→ **Stored items from a collection**
━━━━━━━━━━
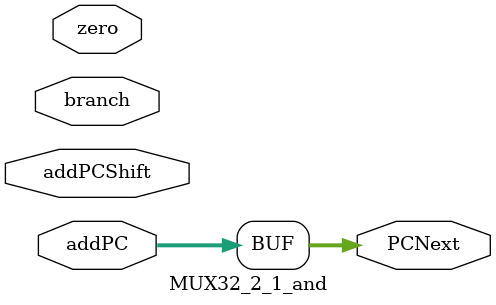
<source format=sv>

module MUX32_2_1_and(
    PCNext,
    addPC,
    addPCShift,
    zero,
    branch
);

    output reg[31:0] PCNext;    // Next progam to the PC module

    input[31:0] addPC;          // Program counter +4 for the adder
    input[31:0] addPCShift;     // Program counter shifted from the shift adder
    input zero;                 // Zero signal from the ALU
    input branch;               // Branch signal from the controler

    reg selector;               // Selector to select the adder

    // Makes a "and" with "zero" signal and branch to chouse the adder
    always @(addPC, addPCShift)
        begin
            selector <= zero & branch;

            if (selector)
                begin
                    PCNext <= addPCShift;
                end
            else
                begin
                    PCNext <= addPC;
                end
        end

endmodule
</source>
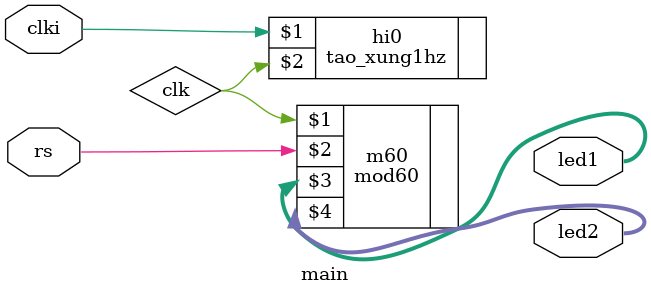
<source format=v>
`timescale 1ns / 1ps
module main(
 input clki,
 input rs,
 output [3:0] led1,
 output [3:0] led2 );
wire clk;
tao_xung1hz  hi0(clki,clk);
mod60 m60(clk,rs,led1,led2);
endmodule


</source>
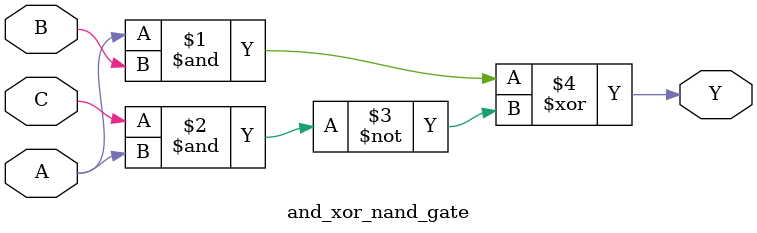
<source format=sv>
module and_xor_nand_gate (
    input wire A, B, C,   // 输入A, B, C
    output wire Y         // 输出Y
);
    assign Y = (A & B) ^ ~(C & A);  // 与、异或和与非组合
endmodule

</source>
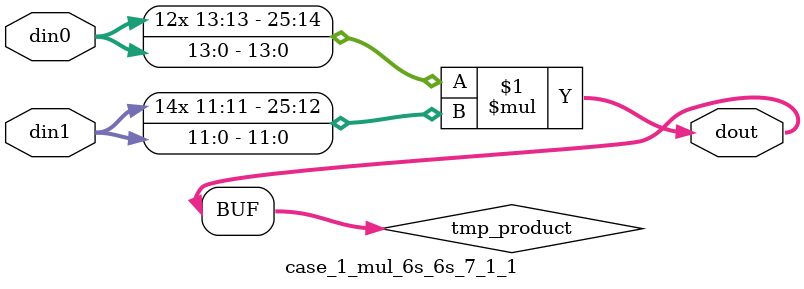
<source format=v>

`timescale 1 ns / 1 ps

 module case_1_mul_6s_6s_7_1_1(din0, din1, dout);
parameter ID = 1;
parameter NUM_STAGE = 0;
parameter din0_WIDTH = 14;
parameter din1_WIDTH = 12;
parameter dout_WIDTH = 26;

input [din0_WIDTH - 1 : 0] din0; 
input [din1_WIDTH - 1 : 0] din1; 
output [dout_WIDTH - 1 : 0] dout;

wire signed [dout_WIDTH - 1 : 0] tmp_product;



























assign tmp_product = $signed(din0) * $signed(din1);








assign dout = tmp_product;





















endmodule

</source>
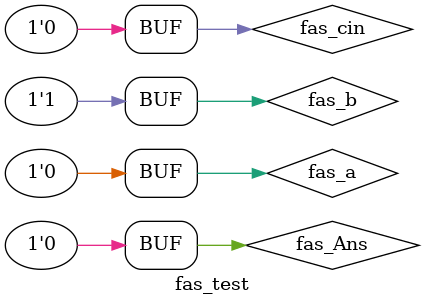
<source format=sv>
module fas_test;

// Put your code here
// ------------------



// Put your code here
// ------------------

	logic fas_a;          // Data input 0
    logic fas_b;          // Data input 1
    logic fas_cin;         // Select input
    logic fas_Ans;	// Output
	logic fas_s;
	logic fas_cout;

	fas uut (
		.a(fas_a),
		.b(fas_b),
		.cin(fas_cin),
		.a_ns(fas_Ans),
		.s(fas_s),
		.cout(fas_cout)
	);
	initial begin
//b=0->1 a=0 cin=0 a_ns=0 path
		fas_a= 1'b0;
		fas_b = 1'b0;
		fas_Ans = 1'b0;
		fas_cin=1'b0;
		
		#100;
		fas_a= 1'b0;
		fas_b = 1'b1;
		fas_Ans = 1'b0;
		fas_cin=1'b0;
		#100;
		fas_a= 1'b0;
		fas_b = 1'b0;
		fas_Ans = 1'b0;
		fas_cin=1'b0;
		#200
		
		//a=0->1 b=1 cin=0 a_ns=0 path
		fas_a= 1'b0;
		fas_b = 1'b1;
		fas_Ans = 1'b0;
		fas_cin=1'b0;
		
		#100;
		fas_a= 1'b1;
		fas_b = 1'b1;
		fas_Ans = 1'b0;
		fas_cin=1'b0;
		#100;
		fas_a= 1'b0;
		fas_b = 1'b1;
		fas_Ans = 1'b0;
		fas_cin=1'b0;
		
		
		end
		
		
		
// End of your code

endmodule

</source>
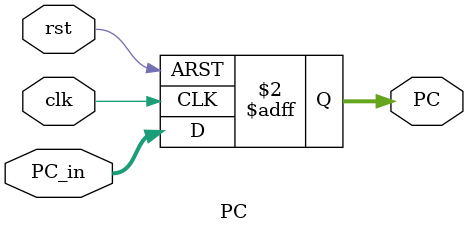
<source format=v>
module PC(clk,rst,PC_in,PC);
input clk,rst;
output reg [31:0]PC;
input [31:0]PC_in;
always @(posedge clk or posedge rst) begin
    if(rst) begin
        PC <= 32'h0;
    end
    else begin
        PC <= PC_in;
    end
end
endmodule
</source>
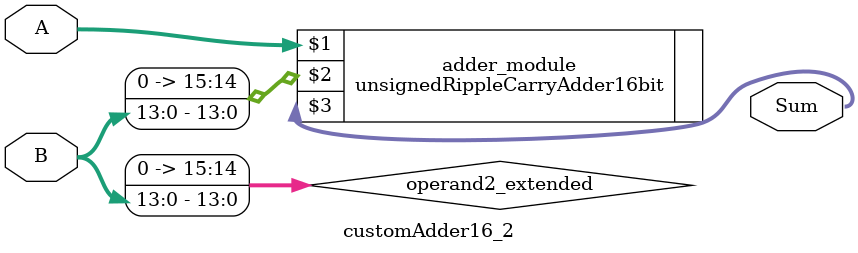
<source format=v>

module customAdder16_2(
                    input [15 : 0] A,
                    input [13 : 0] B,
                    
                    output [16 : 0] Sum
            );

    wire [15 : 0] operand2_extended;
    
    assign operand2_extended =  {2'b0, B};
    
    unsignedRippleCarryAdder16bit adder_module(
        A,
        operand2_extended,
        Sum
    );
    
endmodule
        
</source>
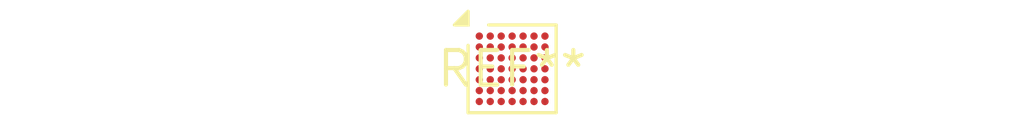
<source format=kicad_pcb>
(kicad_pcb (version 20240108) (generator pcbnew)

  (general
    (thickness 1.6)
  )

  (paper "A4")
  (layers
    (0 "F.Cu" signal)
    (31 "B.Cu" signal)
    (32 "B.Adhes" user "B.Adhesive")
    (33 "F.Adhes" user "F.Adhesive")
    (34 "B.Paste" user)
    (35 "F.Paste" user)
    (36 "B.SilkS" user "B.Silkscreen")
    (37 "F.SilkS" user "F.Silkscreen")
    (38 "B.Mask" user)
    (39 "F.Mask" user)
    (40 "Dwgs.User" user "User.Drawings")
    (41 "Cmts.User" user "User.Comments")
    (42 "Eco1.User" user "User.Eco1")
    (43 "Eco2.User" user "User.Eco2")
    (44 "Edge.Cuts" user)
    (45 "Margin" user)
    (46 "B.CrtYd" user "B.Courtyard")
    (47 "F.CrtYd" user "F.Courtyard")
    (48 "B.Fab" user)
    (49 "F.Fab" user)
    (50 "User.1" user)
    (51 "User.2" user)
    (52 "User.3" user)
    (53 "User.4" user)
    (54 "User.5" user)
    (55 "User.6" user)
    (56 "User.7" user)
    (57 "User.8" user)
    (58 "User.9" user)
  )

  (setup
    (pad_to_mask_clearance 0)
    (pcbplotparams
      (layerselection 0x00010fc_ffffffff)
      (plot_on_all_layers_selection 0x0000000_00000000)
      (disableapertmacros false)
      (usegerberextensions false)
      (usegerberattributes false)
      (usegerberadvancedattributes false)
      (creategerberjobfile false)
      (dashed_line_dash_ratio 12.000000)
      (dashed_line_gap_ratio 3.000000)
      (svgprecision 4)
      (plotframeref false)
      (viasonmask false)
      (mode 1)
      (useauxorigin false)
      (hpglpennumber 1)
      (hpglpenspeed 20)
      (hpglpendiameter 15.000000)
      (dxfpolygonmode false)
      (dxfimperialunits false)
      (dxfusepcbnewfont false)
      (psnegative false)
      (psa4output false)
      (plotreference false)
      (plotvalue false)
      (plotinvisibletext false)
      (sketchpadsonfab false)
      (subtractmaskfromsilk false)
      (outputformat 1)
      (mirror false)
      (drillshape 1)
      (scaleselection 1)
      (outputdirectory "")
    )
  )

  (net 0 "")

  (footprint "UCBGA-49_3x3mm_Layout7x7_P0.4mm" (layer "F.Cu") (at 0 0))

)

</source>
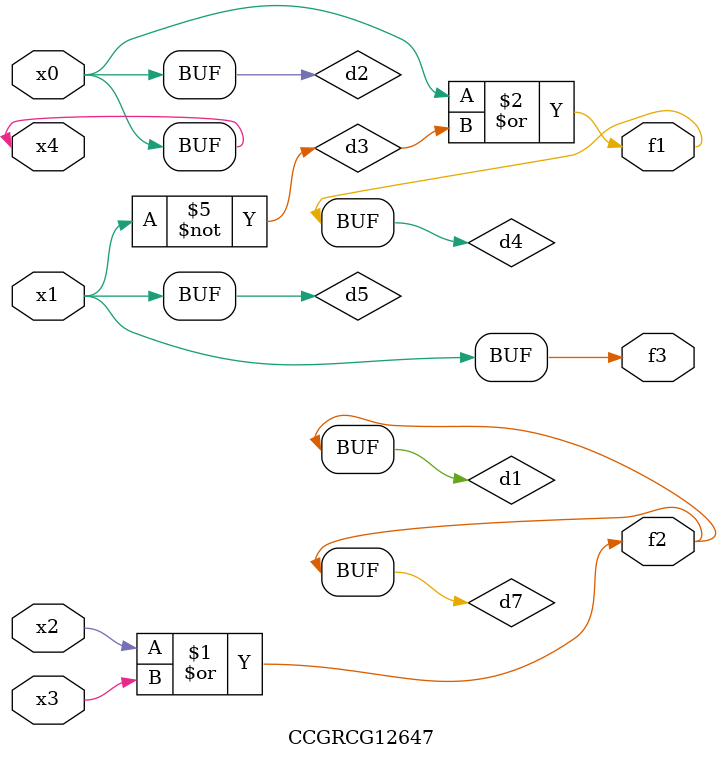
<source format=v>
module CCGRCG12647(
	input x0, x1, x2, x3, x4,
	output f1, f2, f3
);

	wire d1, d2, d3, d4, d5, d6, d7;

	or (d1, x2, x3);
	buf (d2, x0, x4);
	not (d3, x1);
	or (d4, d2, d3);
	not (d5, d3);
	nand (d6, d1, d3);
	or (d7, d1);
	assign f1 = d4;
	assign f2 = d7;
	assign f3 = d5;
endmodule

</source>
━━━━━━━━━━
→ **Problem to work on**
Copy every line above exactly; images stay out.

→ **Response area**
<source format=sv>

module MUX32_2_1_and(
    PCNext,
    addPC,
    addPCShift,
    zero,
    branch
);

    output reg[31:0] PCNext;    // Next progam to the PC module

    input[31:0] addPC;          // Program counter +4 for the adder
    input[31:0] addPCShift;     // Program counter shifted from the shift adder
    input zero;                 // Zero signal from the ALU
    input branch;               // Branch signal from the controler

    reg selector;               // Selector to select the adder

    // Makes a "and" with "zero" signal and branch to chouse the adder
    always @(addPC, addPCShift)
        begin
            selector <= zero & branch;

            if (selector)
                begin
                    PCNext <= addPCShift;
                end
            else
                begin
                    PCNext <= addPC;
                end
        end

endmodule
</source>
<source format=v>
`timescale 1ns / 1ps
module main(
 input clki,
 input rs,
 output [3:0] led1,
 output [3:0] led2 );
wire clk;
tao_xung1hz  hi0(clki,clk);
mod60 m60(clk,rs,led1,led2);
endmodule


</source>
<source format=sv>
module and_xor_nand_gate (
    input wire A, B, C,   // 输入A, B, C
    output wire Y         // 输出Y
);
    assign Y = (A & B) ^ ~(C & A);  // 与、异或和与非组合
endmodule

</source>
<source format=v>

`timescale 1 ns / 1 ps

 module case_1_mul_6s_6s_7_1_1(din0, din1, dout);
parameter ID = 1;
parameter NUM_STAGE = 0;
parameter din0_WIDTH = 14;
parameter din1_WIDTH = 12;
parameter dout_WIDTH = 26;

input [din0_WIDTH - 1 : 0] din0; 
input [din1_WIDTH - 1 : 0] din1; 
output [dout_WIDTH - 1 : 0] dout;

wire signed [dout_WIDTH - 1 : 0] tmp_product;



























assign tmp_product = $signed(din0) * $signed(din1);








assign dout = tmp_product;





















endmodule

</source>
<source format=sv>
module fas_test;

// Put your code here
// ------------------



// Put your code here
// ------------------

	logic fas_a;          // Data input 0
    logic fas_b;          // Data input 1
    logic fas_cin;         // Select input
    logic fas_Ans;	// Output
	logic fas_s;
	logic fas_cout;

	fas uut (
		.a(fas_a),
		.b(fas_b),
		.cin(fas_cin),
		.a_ns(fas_Ans),
		.s(fas_s),
		.cout(fas_cout)
	);
	initial begin
//b=0->1 a=0 cin=0 a_ns=0 path
		fas_a= 1'b0;
		fas_b = 1'b0;
		fas_Ans = 1'b0;
		fas_cin=1'b0;
		
		#100;
		fas_a= 1'b0;
		fas_b = 1'b1;
		fas_Ans = 1'b0;
		fas_cin=1'b0;
		#100;
		fas_a= 1'b0;
		fas_b = 1'b0;
		fas_Ans = 1'b0;
		fas_cin=1'b0;
		#200
		
		//a=0->1 b=1 cin=0 a_ns=0 path
		fas_a= 1'b0;
		fas_b = 1'b1;
		fas_Ans = 1'b0;
		fas_cin=1'b0;
		
		#100;
		fas_a= 1'b1;
		fas_b = 1'b1;
		fas_Ans = 1'b0;
		fas_cin=1'b0;
		#100;
		fas_a= 1'b0;
		fas_b = 1'b1;
		fas_Ans = 1'b0;
		fas_cin=1'b0;
		
		
		end
		
		
		
// End of your code

endmodule

</source>
<source format=v>
module PC(clk,rst,PC_in,PC);
input clk,rst;
output reg [31:0]PC;
input [31:0]PC_in;
always @(posedge clk or posedge rst) begin
    if(rst) begin
        PC <= 32'h0;
    end
    else begin
        PC <= PC_in;
    end
end
endmodule
</source>
<source format=v>

module customAdder16_2(
                    input [15 : 0] A,
                    input [13 : 0] B,
                    
                    output [16 : 0] Sum
            );

    wire [15 : 0] operand2_extended;
    
    assign operand2_extended =  {2'b0, B};
    
    unsignedRippleCarryAdder16bit adder_module(
        A,
        operand2_extended,
        Sum
    );
    
endmodule
        
</source>
<source format=kicad_pcb>
(kicad_pcb (version 20240108) (generator pcbnew)

  (general
    (thickness 1.6)
  )

  (paper "A4")
  (layers
    (0 "F.Cu" signal)
    (31 "B.Cu" signal)
    (32 "B.Adhes" user "B.Adhesive")
    (33 "F.Adhes" user "F.Adhesive")
    (34 "B.Paste" user)
    (35 "F.Paste" user)
    (36 "B.SilkS" user "B.Silkscreen")
    (37 "F.SilkS" user "F.Silkscreen")
    (38 "B.Mask" user)
    (39 "F.Mask" user)
    (40 "Dwgs.User" user "User.Drawings")
    (41 "Cmts.User" user "User.Comments")
    (42 "Eco1.User" user "User.Eco1")
    (43 "Eco2.User" user "User.Eco2")
    (44 "Edge.Cuts" user)
    (45 "Margin" user)
    (46 "B.CrtYd" user "B.Courtyard")
    (47 "F.CrtYd" user "F.Courtyard")
    (48 "B.Fab" user)
    (49 "F.Fab" user)
    (50 "User.1" user)
    (51 "User.2" user)
    (52 "User.3" user)
    (53 "User.4" user)
    (54 "User.5" user)
    (55 "User.6" user)
    (56 "User.7" user)
    (57 "User.8" user)
    (58 "User.9" user)
  )

  (setup
    (pad_to_mask_clearance 0)
    (pcbplotparams
      (layerselection 0x00010fc_ffffffff)
      (plot_on_all_layers_selection 0x0000000_00000000)
      (disableapertmacros false)
      (usegerberextensions false)
      (usegerberattributes false)
      (usegerberadvancedattributes false)
      (creategerberjobfile false)
      (dashed_line_dash_ratio 12.000000)
      (dashed_line_gap_ratio 3.000000)
      (svgprecision 4)
      (plotframeref false)
      (viasonmask false)
      (mode 1)
      (useauxorigin false)
      (hpglpennumber 1)
      (hpglpenspeed 20)
      (hpglpendiameter 15.000000)
      (dxfpolygonmode false)
      (dxfimperialunits false)
      (dxfusepcbnewfont false)
      (psnegative false)
      (psa4output false)
      (plotreference false)
      (plotvalue false)
      (plotinvisibletext false)
      (sketchpadsonfab false)
      (subtractmaskfromsilk false)
      (outputformat 1)
      (mirror false)
      (drillshape 1)
      (scaleselection 1)
      (outputdirectory "")
    )
  )

  (net 0 "")

  (footprint "UCBGA-49_3x3mm_Layout7x7_P0.4mm" (layer "F.Cu") (at 0 0))

)

</source>
<source format=v>
module CCGRCG12647(
	input x0, x1, x2, x3, x4,
	output f1, f2, f3
);

	wire d1, d2, d3, d4, d5, d6, d7;

	or (d1, x2, x3);
	buf (d2, x0, x4);
	not (d3, x1);
	or (d4, d2, d3);
	not (d5, d3);
	nand (d6, d1, d3);
	or (d7, d1);
	assign f1 = d4;
	assign f2 = d7;
	assign f3 = d5;
endmodule

</source>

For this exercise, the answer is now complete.